Jasmine, 24, from Exeter, found out that she was expecting her first baby a week before the first national lockdown back in March 2020. “I’ve been waiting for this for such a long time, it was the single happiest moment of my life. We were so excited to share it with everyone”.  A week later, Jasmine and her partner had to cancel all plans to visit family following the government announcement of restrictions. 

The following 9 months of pregnancy for Jazmin were spent feeling extremely lonely. Due to being on the shielding list and with all the restrictions in place, Jazmin found herself stuck behind the same walls of her home every day living in fear. “I rarely left the house during pregnancy, my partner was still working so I was alone all the time. My family lives 6 hours away, so going for a socially distanced walk was also not possible”. 

Another study which was carried out by Aptaclub consisting of pregnant women and newborn mums concluded that “majority have experienced some form of anxiety (54%), loneliness (50%) or felt scared (36%) due to being alone during key pregnancy moments such as scans, appointments, the birth or hospital stays”. 

Jasmine, who has now given birth to little baby boy Grayson, said she felt at her lowest when her partner couldn’t come to key appointments or when they received hardly any face to face guidance from her midwife. “It was definitely so hard to go and have to do everything on my own. As a first time mum in all honesty I had no clue what I was doing. There’s only so much you can read from the books I got online”. For her partner Sam, the frustration and feelings of anxiety were also apparent. “He felt helpless the entire time. He couldn’t come to any of the scans, wasn’t there to hear his heart beat for the first time or when we found out the gender of the baby. He hardly got to experience this at all. I don’t think it felt real for him until the very moment he arrived”. 

Due to coronavirus restrictions, women were banned from having someone accompany them during any appointments. Another study provided evidence that 84% of new dads felt excluded from experiencing pregnancy with their loved ones and only 1 in 4 felt like they received enough essential information on caring for a newborn during their partner’s pregnancy. 

Now, after the arrival of baby Grayson, Jasmine and her partner Sam still say they are feeling the effects of the lockdown on their mental health. “He’s here and he’s absolutely perfect and we honestly couldn’t be happier but, we haven’t been able to share his arrival with his grandparents, aunties, uncles, nephews and friends. He’s just been cooped up inside. We have no clue when the rest of his family will be able to meet him”. 

The study conducted by Aptaclub also found that 57% of pregnant women in the study feel like they are missing out on the excitement and making memories with their family and friends as well as their child missing out in important bonding time with family members too. 
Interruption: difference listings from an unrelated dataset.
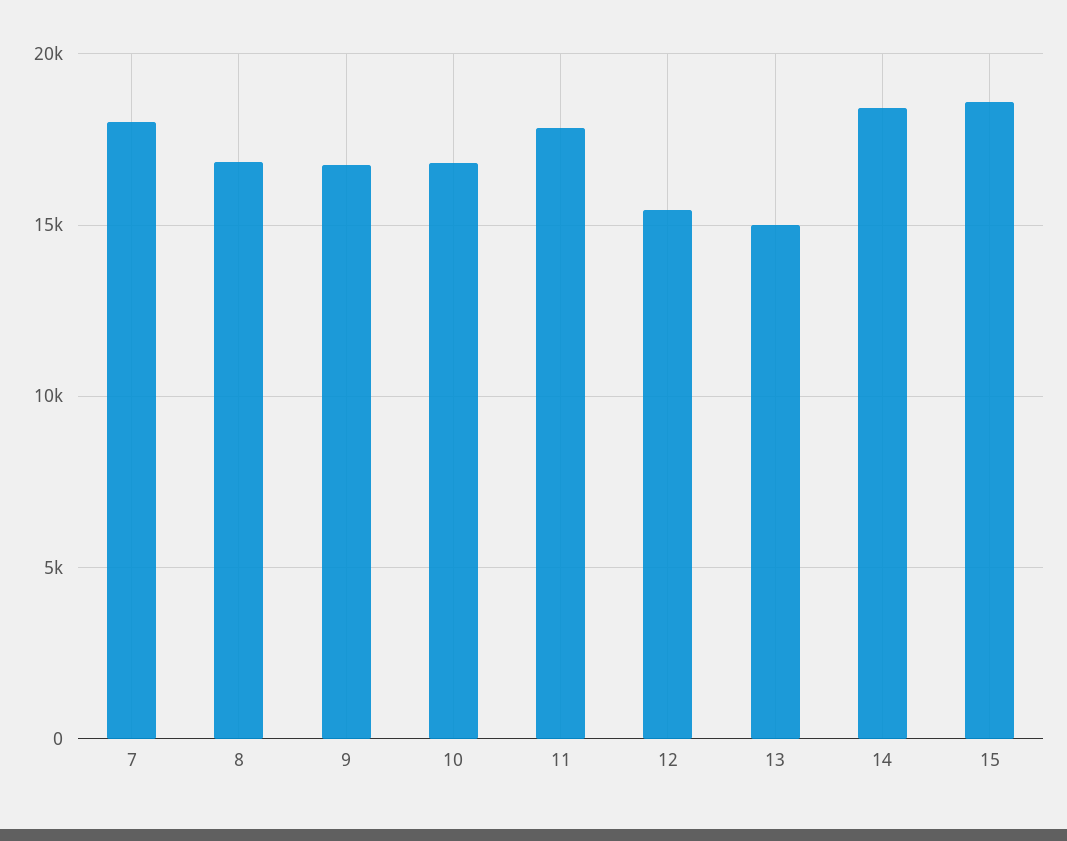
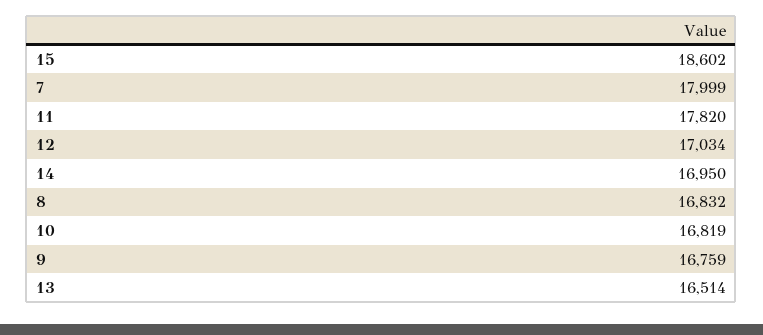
  {
    "7": 17999,
    "8": 16832,
    "9": 16759,
    "10": 16819,
    "11": 17820,
-   "12": 15500,
+   "12": 17034,
-   "13": 15000,
+   "13": 16514,
-   "14": 18500,
+   "14": 16950,
    "15": 18602
  }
Coronavirus has taken away the experience of a lifetime for first time parents. Unable to leave their house and see anyone has heightened feelings of anxiety and depression. Thankfully after many months and many parents going through pregnancy on their own, there has been an easing on allowing both parents into milestone appointments. 

For Jasmine and Sam it’s a little too late. “Baby Grayson has been the best thing to happen to us, but we are still yet to experience pregnancy for the first time together in so many ways. Such an amazing time of someone’s life has been taken away from so many people sadly”.